*Text excerpt*.
◆ ◆ ◆ ◆ ◆ ◆ ◆
General characteristics
- Tonnage: 261 gross register tons (GRT)
- Length: 124.6 feet (38.0 m)
- Beam: 32.4 feet (9.9 m)
- Depth: 7.6 feet (2.3 m)

= TSS Carlotta =

Inactive ferry

TSS Carlotta was a London, Tilbury and Southend Railway passenger ferry, in service between Tilbury and Gravesend from 1893 until 1930.

==History==

TSS Carlotta was built by A. W. Robertson and Company, Canning Town, West Ham, Essex (now in London), as Yard No.70 for the London, Tilbury and Southend Railway as a Gravesend-Tilbury Ferry. She was their first twin-screw vessel and was launched on 21 November 1892. Carlotta was delivered to the railway company on 13 January 1893 after running successful trials.

She was acquired by the Midland Railway in 1912 and by the London Midland and Scottish Railway in 1923 as the railway changed hands.

In 1930 the ferry was reported to have been scrapped. However, she was resold to the Essex Yacht Club and became their floating clubhouse at Leigh-on-Sea.

On 1 February 1941 Carlotta was requisitioned by the Admiralty as a depot ship for the auxiliary patrol service, and renamed Gypsy (the name of her predecessor as clubhouse at Leigh-on-Sea). She was sunk by aircraft bombing off Tower Pier, London on 11 May 1941.
◆ ◆ ◆ ◆ ◆ ◆ ◆
(Records excerpted from a collection)

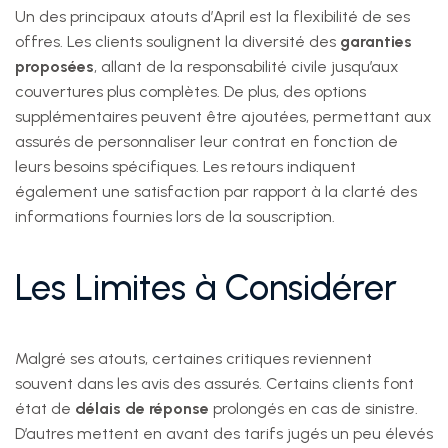
Un des principaux atouts d’April est la flexibilité de ses
offres. Les clients soulignent la diversité des
garanties
proposées
, allant de la responsabilité civile jusqu’aux
couvertures plus complètes. De plus, des options
supplémentaires peuvent être ajoutées, permettant aux
assurés de personnaliser leur contrat en fonction de
leurs besoins spécifiques. Les retours indiquent
également une satisfaction par rapport à la clarté des
informations fournies lors de la souscription.
Les Limites à Considérer
Malgré ses atouts, certaines critiques reviennent
souvent dans les avis des assurés. Certains clients font
état de
délais de réponse
prolongés en cas de sinistre.
D’autres mettent en avant des tarifs jugés un peu élevés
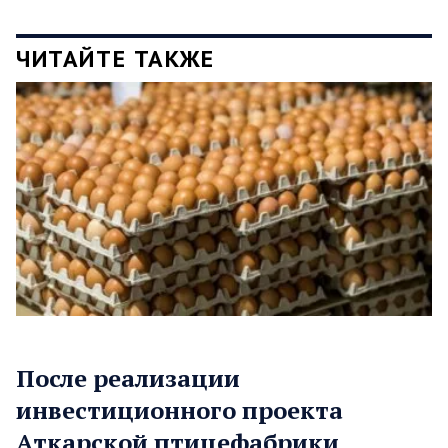
ЧИТАЙТЕ ТАКЖЕ
После реализации
инвестиционного проекта
Аткарской птицефабрики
◆ ◆ ◆ ◆ ◆ ◆ ◆
*Problem 1*. According to the TSS Carlotta text, why was the ship given the name Gypsy in 1941? Answer in one to three sentences.
*Problem 2*. Quote the TSS Carlotta text word for word. Begin at the words "TSS Carlotta was a" and stop after "clubhouse at Leigh-on-Sea.".
The data have no connection to the TSS Carlotta text.

*Answer section 1*. When the Admiralty requisitioned Carlotta as a depot ship on 1 February 1941, she was renamed Gypsy. That was the name of her predecessor as the clubhouse at Leigh-on-Sea.

*Answer section 2*.
TSS Carlotta was a London, Tilbury and Southend Railway passenger ferry, in service between Tilbury and Gravesend from 1893 until 1930.

==History==

TSS Carlotta was built by A. W. Robertson and Company, Canning Town, West Ham, Essex (now in London), as Yard No.70 for the London, Tilbury and Southend Railway as a Gravesend-Tilbury Ferry. She was their first twin-screw vessel and was launched on 21 November 1892. Carlotta was delivered to the railway company on 13 January 1893 after running successful trials.

She was acquired by the Midland Railway in 1912 and by the London Midland and Scottish Railway in 1923 as the railway changed hands.

In 1930 the ferry was reported to have been scrapped. However, she was resold to the Essex Yacht Club and became their floating clubhouse at Leigh-on-Sea.